● Records for the task
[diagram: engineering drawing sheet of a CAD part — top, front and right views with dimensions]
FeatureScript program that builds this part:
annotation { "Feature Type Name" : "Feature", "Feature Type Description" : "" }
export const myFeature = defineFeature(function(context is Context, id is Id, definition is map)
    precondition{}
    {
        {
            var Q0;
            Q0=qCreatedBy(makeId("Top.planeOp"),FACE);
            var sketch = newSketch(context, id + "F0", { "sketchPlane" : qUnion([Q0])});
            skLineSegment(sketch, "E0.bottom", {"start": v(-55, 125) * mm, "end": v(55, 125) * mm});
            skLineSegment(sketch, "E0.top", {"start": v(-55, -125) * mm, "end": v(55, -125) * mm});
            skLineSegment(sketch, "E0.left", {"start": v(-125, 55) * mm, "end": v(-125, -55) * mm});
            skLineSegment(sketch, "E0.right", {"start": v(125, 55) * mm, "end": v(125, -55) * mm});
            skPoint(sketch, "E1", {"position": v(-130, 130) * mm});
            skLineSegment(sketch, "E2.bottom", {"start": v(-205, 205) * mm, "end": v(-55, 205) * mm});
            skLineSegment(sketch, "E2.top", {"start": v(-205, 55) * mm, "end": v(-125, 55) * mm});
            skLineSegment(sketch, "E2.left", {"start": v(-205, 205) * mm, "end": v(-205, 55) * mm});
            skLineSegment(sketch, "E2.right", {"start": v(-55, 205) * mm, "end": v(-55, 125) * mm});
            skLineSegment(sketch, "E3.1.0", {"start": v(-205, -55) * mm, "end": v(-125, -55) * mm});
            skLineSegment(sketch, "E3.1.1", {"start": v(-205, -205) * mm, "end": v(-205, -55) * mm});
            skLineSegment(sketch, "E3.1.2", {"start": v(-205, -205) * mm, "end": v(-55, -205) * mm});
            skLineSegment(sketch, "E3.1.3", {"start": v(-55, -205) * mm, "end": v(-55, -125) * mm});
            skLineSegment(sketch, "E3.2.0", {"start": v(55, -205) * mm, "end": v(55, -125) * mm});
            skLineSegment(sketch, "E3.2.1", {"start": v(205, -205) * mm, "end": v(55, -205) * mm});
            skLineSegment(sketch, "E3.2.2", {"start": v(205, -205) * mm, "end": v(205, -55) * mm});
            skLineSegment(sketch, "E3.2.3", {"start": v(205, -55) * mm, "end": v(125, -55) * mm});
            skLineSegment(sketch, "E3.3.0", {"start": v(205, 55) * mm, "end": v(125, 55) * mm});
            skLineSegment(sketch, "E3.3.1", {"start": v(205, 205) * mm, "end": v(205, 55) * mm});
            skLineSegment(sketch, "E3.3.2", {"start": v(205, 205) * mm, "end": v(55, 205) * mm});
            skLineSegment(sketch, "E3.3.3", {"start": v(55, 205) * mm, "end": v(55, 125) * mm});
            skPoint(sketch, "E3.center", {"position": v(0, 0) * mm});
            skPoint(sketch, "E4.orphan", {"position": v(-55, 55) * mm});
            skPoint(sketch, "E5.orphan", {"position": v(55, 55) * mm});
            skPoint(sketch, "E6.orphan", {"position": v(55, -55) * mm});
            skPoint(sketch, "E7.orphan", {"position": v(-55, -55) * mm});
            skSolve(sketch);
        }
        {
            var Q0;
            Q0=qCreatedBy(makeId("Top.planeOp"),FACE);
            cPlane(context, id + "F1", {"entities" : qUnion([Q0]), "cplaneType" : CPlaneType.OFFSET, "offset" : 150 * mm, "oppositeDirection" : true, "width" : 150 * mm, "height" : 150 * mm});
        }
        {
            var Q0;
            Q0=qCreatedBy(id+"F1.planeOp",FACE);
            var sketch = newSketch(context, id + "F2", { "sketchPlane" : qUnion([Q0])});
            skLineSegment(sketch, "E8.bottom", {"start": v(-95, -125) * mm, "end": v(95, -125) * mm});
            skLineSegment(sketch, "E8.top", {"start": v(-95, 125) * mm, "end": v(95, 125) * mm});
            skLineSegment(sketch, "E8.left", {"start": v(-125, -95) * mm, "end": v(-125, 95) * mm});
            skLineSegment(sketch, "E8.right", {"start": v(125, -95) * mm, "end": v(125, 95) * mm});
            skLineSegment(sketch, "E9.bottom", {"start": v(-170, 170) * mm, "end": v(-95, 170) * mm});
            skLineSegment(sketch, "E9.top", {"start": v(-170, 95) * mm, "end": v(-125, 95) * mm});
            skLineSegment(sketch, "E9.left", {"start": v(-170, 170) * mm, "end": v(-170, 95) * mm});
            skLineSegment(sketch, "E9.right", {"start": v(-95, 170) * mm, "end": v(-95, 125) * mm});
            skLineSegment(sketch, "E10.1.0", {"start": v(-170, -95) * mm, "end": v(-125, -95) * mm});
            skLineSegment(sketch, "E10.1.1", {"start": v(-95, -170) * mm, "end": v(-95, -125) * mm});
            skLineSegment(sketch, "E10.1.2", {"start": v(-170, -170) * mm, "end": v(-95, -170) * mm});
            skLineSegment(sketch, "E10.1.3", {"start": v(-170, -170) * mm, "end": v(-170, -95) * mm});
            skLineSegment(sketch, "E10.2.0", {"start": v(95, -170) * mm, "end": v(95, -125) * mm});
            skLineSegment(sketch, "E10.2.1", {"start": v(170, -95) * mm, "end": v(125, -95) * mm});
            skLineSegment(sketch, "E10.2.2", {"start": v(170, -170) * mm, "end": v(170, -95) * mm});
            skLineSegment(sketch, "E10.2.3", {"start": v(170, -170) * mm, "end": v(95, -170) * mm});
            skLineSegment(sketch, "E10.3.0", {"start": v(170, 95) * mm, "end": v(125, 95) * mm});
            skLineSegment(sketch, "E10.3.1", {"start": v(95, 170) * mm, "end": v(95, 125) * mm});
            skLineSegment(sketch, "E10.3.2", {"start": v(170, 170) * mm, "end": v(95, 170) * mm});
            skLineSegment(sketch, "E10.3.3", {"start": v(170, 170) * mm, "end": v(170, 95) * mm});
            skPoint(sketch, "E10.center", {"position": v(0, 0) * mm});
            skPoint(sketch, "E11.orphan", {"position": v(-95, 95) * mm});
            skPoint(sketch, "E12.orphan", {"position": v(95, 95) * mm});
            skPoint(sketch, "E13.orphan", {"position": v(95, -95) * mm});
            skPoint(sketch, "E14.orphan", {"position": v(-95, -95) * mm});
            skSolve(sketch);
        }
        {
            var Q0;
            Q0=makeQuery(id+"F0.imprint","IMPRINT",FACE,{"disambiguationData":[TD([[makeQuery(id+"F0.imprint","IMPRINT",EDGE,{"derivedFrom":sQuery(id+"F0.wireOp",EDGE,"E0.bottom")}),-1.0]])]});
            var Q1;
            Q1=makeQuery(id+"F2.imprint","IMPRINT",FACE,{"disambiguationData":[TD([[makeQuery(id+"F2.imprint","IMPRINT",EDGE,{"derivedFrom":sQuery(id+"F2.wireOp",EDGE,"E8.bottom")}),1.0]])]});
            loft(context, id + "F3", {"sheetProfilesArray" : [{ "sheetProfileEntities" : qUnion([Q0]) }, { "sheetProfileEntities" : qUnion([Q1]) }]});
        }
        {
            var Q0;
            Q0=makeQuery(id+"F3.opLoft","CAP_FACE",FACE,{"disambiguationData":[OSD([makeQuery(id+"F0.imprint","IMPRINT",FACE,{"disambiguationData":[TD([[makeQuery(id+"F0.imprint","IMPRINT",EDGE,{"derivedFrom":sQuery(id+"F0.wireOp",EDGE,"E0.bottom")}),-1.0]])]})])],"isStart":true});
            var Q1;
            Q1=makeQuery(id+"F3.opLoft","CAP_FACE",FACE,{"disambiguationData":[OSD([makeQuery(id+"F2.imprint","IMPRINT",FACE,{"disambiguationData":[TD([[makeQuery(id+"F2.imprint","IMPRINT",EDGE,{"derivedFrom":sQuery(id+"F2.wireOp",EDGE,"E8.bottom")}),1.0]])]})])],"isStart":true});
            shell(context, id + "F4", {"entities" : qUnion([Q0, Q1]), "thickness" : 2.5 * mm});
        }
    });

● Directions for this task
How many lines in the data above contain the string "part"? Matches must agree in case. Reply with the number alone.

● Answer to the exercise
2